Le proposte presentate per emendare sostanzialmente la Risoluzione del Parlamento europeo prima della sua approvazione finale sono state tutte respinte, e il testo, approvato da una larga maggioranza di centro-centro (PSE e PPE), apre la strada ad un sostanziale svuotamento dei poteri del Parlamento, legittimando le scelte unilaterali del Consiglio su proposta della Commissione, con una delega in bianco sui controlli alle frontiere esterne e nei paesi terzi alle autorità militari, alla NATO ed alle forze di polizia, come Frontex e le nuove forme che questa agenzia dovrebbe assumere in futuro, denominate Polizia europea di Frontiera e Guardia Costiera europea. Si pensa anche ad intensificare la collaborazione con i paesi di transito per bloccare le partenze.

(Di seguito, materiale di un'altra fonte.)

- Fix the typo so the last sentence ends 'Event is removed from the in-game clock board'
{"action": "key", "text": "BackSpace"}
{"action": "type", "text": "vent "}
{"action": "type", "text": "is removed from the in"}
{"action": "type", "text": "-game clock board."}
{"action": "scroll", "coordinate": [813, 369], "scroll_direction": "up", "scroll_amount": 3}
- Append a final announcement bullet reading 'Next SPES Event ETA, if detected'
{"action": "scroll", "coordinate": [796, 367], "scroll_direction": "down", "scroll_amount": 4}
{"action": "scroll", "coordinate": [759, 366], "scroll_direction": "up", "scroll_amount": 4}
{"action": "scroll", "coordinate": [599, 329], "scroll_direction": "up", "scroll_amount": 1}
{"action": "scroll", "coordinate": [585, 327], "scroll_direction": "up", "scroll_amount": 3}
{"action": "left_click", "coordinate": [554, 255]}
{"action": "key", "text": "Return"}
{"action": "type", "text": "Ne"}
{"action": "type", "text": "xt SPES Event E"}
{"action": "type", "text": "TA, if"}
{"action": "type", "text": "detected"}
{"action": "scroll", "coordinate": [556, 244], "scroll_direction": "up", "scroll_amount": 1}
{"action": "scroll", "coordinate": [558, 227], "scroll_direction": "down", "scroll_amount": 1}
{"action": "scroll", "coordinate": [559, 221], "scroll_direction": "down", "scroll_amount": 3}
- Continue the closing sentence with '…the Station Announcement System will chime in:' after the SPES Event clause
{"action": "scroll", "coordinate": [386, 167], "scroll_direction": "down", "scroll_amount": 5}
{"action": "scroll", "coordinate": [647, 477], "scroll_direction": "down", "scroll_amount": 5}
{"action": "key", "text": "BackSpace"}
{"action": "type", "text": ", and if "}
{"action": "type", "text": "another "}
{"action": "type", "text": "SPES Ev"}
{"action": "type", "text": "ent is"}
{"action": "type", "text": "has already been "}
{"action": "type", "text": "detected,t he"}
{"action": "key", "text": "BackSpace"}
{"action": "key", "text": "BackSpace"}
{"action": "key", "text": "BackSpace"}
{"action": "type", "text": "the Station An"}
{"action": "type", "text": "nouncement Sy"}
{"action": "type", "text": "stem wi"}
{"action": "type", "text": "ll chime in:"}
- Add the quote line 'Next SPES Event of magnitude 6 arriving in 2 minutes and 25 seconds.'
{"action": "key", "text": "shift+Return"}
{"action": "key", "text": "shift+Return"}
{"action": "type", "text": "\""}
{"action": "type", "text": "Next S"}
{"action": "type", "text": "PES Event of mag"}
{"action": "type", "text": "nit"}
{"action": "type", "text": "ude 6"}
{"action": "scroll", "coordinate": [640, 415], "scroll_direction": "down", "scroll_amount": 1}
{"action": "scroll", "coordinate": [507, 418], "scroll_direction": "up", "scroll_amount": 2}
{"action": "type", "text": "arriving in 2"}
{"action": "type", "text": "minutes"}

I comunicati di sintesi valorizzano gli aspetti più positivi della Risoluzione, ma basta leggere il testo integrale e le attività in corso da parte del Consiglio e della commissione Europea per comprendere che si va sempre di più nella direzione della Fortezza Europa e della collaborazione con paesi che non rispettano i diritti umani,oltre a non  riconoscere effettivamente il diritto di asilo, seppure nella formulazione più ristretta imposta dalla Convenzione di Ginevra del 1951, come la Turchia e l’Egitto, ed in futuro tra i paesi verso i quali esternalizzare controlli di frontiera e procedure di selezione dei migranti potrebbe esserci anche la Libia. Si rimane sempre nel solco d Processo di Khartoum promosso dall’Italia nel 2014, durante il semestre di presidenza europea. Un progetto politico che e’ fallito con il fallimento della Conferenza euro-africana di Malta nel novembre dello scorso anno, ma che ora sta avendo un effetto “boomerang” proprio sull’Italia che lo aveva promosso, in quanto l’Egitto ne ha preso il controllo, trattando direttamente con il Sudan e con i paesi del Corno d’Africa, ed utilizza il suo ruolo di potenza regionale per ricattare l’Unione Europea ed il nostro paese. Dietro le cortine fumogene che coprono la tragica fine di Giulio Regeni sta la tracotanza dei dittatori che l’Unione Europea ,ed anche l’Italia, ritengono utili alleati per stabilizzare il medio-oriente ed il nord-africa, bloccando le partenze dei migranti verso le nostre coste.